Duke Ellington: The Duke: The Columbia Years 1927-1962 [BOX SET]

Duke Ellington: The Duke: The Columbia Years 1927-1962 [BOX SET] [ORIGINAL RECORDING REMASTERED]

It finally arrived, and I’m now one happy ducky. As you can probably tell, I’ve been bingeing on Ellington a bit lately. I now have quite a few excellent albums, and of course, there are plenty more to get. Ellington is one of those artists who continually surprise you with excellent music. His career was so long, and he did such diverse work, there’s always something for everyone.
This collection is neat because it offers some excellently remastered old faves (I’m especially happy to have a decent quality version of It don’t mean a thing (1932)), but also some more recent stuff – especially some nice 50s stuff which I didn’t have. I’m still not sure I feel entirely comfortable with the heavy duty high hat action in this stuff, but you can’t deny the standard of musicianship in some of these amazing recordings. The quality isn’t always better (I have some heinous Blanton-Webster Ellington stuff), but you get some great music.
Personally, I’d much rather dance old school, to that late 20s, 30s and some 40s stuff (depends on who and what it is, though – I adore Hampton, and he tends to sit in that later moment – 40s and 50s), but I do like to DJ across the board. And when you’re not dancing – you’re DJing – it’s easier to handle the 50s stuff at a dance. Pity the dancers, though…

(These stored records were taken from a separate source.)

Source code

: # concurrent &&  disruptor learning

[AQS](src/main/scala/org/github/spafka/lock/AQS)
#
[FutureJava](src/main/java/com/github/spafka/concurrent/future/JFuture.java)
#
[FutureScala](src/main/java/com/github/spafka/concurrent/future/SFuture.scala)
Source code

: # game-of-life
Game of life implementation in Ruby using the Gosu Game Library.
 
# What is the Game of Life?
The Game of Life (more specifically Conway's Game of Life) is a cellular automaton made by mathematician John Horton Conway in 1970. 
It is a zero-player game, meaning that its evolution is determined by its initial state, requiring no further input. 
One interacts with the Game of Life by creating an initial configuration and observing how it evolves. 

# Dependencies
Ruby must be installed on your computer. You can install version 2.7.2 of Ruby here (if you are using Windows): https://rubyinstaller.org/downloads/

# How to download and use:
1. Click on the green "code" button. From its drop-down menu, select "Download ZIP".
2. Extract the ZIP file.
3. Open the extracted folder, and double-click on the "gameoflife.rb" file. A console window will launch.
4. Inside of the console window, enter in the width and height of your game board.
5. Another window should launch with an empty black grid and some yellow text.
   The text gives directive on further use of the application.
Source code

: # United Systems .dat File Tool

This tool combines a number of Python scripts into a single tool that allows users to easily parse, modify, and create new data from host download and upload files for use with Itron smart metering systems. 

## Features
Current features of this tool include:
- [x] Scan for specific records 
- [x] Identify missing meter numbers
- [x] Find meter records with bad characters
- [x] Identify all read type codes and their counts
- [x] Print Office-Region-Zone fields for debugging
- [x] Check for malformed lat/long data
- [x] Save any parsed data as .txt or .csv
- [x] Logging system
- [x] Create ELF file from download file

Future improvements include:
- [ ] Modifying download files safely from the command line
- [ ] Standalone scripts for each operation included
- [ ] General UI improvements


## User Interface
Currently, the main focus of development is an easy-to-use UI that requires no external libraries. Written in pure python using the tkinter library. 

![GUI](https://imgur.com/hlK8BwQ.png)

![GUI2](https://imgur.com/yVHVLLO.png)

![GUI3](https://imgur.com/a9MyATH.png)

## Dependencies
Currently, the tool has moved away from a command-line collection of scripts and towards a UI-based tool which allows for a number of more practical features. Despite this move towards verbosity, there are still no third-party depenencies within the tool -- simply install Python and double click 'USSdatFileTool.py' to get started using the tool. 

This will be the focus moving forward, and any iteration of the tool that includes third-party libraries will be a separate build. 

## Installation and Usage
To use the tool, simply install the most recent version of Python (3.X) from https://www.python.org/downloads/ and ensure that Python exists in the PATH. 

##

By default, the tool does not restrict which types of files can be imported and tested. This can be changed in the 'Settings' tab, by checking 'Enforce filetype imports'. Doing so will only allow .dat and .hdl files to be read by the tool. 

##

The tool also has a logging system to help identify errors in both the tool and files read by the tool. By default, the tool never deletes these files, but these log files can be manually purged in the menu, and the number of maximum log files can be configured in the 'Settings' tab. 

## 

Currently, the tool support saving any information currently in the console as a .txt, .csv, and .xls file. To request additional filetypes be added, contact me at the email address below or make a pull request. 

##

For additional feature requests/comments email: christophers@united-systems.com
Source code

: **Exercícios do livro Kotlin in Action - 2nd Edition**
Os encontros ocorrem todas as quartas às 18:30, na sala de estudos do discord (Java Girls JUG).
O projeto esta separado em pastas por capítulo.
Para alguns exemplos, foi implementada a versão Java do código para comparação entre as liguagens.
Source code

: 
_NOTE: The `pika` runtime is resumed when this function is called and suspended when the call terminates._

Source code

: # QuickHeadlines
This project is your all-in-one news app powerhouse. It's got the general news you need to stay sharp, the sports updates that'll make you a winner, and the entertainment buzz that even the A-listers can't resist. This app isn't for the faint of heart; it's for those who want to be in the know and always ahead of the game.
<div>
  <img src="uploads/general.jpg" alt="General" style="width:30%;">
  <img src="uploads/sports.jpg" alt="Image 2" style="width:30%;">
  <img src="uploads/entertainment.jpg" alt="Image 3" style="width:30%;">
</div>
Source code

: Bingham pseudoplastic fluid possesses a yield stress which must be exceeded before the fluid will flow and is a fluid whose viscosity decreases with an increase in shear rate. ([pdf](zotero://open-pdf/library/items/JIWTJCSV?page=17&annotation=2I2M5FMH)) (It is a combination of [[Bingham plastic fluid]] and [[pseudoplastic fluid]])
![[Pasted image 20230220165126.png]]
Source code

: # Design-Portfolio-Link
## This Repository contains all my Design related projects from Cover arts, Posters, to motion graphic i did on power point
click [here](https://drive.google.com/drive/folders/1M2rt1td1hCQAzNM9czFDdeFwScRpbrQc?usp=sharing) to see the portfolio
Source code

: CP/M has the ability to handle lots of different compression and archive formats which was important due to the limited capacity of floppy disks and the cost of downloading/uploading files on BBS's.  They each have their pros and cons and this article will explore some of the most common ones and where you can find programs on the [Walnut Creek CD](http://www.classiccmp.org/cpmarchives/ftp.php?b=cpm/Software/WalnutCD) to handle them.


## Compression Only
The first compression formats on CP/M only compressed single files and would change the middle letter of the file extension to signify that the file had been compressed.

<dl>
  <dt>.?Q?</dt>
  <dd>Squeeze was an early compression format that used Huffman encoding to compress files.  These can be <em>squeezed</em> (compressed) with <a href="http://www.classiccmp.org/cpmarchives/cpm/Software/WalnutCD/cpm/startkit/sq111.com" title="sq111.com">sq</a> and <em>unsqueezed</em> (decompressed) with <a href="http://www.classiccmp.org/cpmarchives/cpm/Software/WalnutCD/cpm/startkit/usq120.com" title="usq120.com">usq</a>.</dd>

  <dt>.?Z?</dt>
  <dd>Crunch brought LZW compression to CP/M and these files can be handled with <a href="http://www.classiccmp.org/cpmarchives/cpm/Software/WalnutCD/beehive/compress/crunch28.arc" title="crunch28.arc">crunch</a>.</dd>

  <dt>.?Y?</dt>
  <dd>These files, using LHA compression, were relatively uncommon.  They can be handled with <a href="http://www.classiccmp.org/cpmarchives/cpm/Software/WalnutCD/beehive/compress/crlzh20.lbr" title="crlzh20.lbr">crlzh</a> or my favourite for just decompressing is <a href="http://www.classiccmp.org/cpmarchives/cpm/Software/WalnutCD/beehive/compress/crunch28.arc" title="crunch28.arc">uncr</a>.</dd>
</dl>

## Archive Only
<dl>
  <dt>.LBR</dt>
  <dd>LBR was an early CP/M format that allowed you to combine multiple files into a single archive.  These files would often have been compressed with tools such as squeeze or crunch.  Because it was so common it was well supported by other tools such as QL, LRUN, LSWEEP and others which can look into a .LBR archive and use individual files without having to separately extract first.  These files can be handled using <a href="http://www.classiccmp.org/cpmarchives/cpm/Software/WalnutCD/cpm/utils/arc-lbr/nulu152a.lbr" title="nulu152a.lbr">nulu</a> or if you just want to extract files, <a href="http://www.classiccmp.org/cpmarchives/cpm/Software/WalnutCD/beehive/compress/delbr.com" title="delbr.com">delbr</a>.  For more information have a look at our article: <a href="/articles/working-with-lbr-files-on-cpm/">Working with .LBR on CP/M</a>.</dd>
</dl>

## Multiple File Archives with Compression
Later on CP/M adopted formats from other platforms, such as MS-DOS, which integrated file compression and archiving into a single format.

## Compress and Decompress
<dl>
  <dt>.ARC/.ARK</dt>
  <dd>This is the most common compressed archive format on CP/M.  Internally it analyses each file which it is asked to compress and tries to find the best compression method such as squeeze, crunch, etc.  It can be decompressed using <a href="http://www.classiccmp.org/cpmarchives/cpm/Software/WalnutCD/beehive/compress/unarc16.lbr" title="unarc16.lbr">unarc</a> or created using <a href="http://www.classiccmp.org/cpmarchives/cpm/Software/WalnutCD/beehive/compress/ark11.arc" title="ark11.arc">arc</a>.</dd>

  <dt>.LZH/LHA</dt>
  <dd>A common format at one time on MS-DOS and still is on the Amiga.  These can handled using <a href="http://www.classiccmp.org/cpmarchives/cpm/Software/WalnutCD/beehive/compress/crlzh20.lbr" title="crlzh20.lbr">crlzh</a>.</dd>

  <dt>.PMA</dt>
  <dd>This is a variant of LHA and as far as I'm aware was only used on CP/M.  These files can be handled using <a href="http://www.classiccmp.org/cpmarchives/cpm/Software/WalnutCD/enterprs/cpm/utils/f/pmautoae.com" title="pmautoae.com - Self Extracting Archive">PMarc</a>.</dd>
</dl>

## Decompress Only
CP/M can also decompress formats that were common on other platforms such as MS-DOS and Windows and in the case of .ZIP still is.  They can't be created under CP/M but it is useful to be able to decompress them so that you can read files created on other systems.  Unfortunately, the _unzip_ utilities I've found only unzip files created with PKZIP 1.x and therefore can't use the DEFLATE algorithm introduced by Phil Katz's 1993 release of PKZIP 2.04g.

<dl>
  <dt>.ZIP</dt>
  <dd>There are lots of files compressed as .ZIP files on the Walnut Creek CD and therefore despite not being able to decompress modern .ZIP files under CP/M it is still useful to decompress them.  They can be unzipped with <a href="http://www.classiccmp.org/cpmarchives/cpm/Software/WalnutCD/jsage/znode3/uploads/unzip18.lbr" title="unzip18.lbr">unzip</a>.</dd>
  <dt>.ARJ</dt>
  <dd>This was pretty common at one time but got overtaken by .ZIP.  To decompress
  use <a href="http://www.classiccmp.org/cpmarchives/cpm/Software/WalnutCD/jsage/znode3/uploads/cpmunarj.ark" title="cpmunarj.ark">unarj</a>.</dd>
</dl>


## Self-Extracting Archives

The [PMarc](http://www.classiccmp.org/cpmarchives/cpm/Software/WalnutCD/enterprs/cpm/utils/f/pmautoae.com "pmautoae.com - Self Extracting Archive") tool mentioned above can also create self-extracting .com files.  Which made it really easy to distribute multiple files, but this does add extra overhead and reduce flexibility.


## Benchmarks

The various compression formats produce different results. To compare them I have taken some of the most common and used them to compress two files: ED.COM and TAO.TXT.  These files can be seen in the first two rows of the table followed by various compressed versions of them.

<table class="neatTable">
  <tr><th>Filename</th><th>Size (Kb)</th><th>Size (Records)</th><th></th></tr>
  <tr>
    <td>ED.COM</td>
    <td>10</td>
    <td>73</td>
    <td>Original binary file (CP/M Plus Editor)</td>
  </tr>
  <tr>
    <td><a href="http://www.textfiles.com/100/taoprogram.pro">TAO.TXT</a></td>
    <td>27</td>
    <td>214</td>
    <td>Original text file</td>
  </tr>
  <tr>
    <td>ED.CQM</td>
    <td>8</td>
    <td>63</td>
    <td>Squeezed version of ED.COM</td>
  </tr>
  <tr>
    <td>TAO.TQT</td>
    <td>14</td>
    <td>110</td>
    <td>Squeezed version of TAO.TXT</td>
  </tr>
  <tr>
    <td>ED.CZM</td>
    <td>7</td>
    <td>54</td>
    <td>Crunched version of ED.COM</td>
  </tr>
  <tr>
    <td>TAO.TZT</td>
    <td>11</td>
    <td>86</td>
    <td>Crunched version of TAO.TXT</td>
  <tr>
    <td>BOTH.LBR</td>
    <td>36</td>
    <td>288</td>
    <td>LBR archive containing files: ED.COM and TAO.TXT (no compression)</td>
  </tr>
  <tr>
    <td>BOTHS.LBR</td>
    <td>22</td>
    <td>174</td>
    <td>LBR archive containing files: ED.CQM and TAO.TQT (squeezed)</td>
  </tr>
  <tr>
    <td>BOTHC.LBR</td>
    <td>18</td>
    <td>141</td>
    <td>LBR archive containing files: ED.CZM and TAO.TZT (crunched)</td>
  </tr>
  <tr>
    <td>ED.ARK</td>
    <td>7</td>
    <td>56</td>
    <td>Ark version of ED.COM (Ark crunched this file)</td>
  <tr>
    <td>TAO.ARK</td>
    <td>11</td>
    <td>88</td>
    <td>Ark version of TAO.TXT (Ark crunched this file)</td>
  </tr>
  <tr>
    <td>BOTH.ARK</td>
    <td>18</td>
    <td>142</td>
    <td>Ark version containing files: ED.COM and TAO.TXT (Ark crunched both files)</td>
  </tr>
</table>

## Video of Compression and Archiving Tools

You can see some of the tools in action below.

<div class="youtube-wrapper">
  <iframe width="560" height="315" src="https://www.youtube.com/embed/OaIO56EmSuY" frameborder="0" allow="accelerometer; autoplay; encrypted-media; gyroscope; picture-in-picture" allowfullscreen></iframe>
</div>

Well, actually, most dancers don’t really mind – beginners are certainly the least picky in regards to specific eras, and most of the more tolerant experienced dancers would simply rather we played goodmusic than stuck religiously to one era… unless we can DJ well within that era.
As a DJ, I do actually like to play a wider range of stuff, if only to save my brain having to deal with balancing the levels of all-scratch, all the time.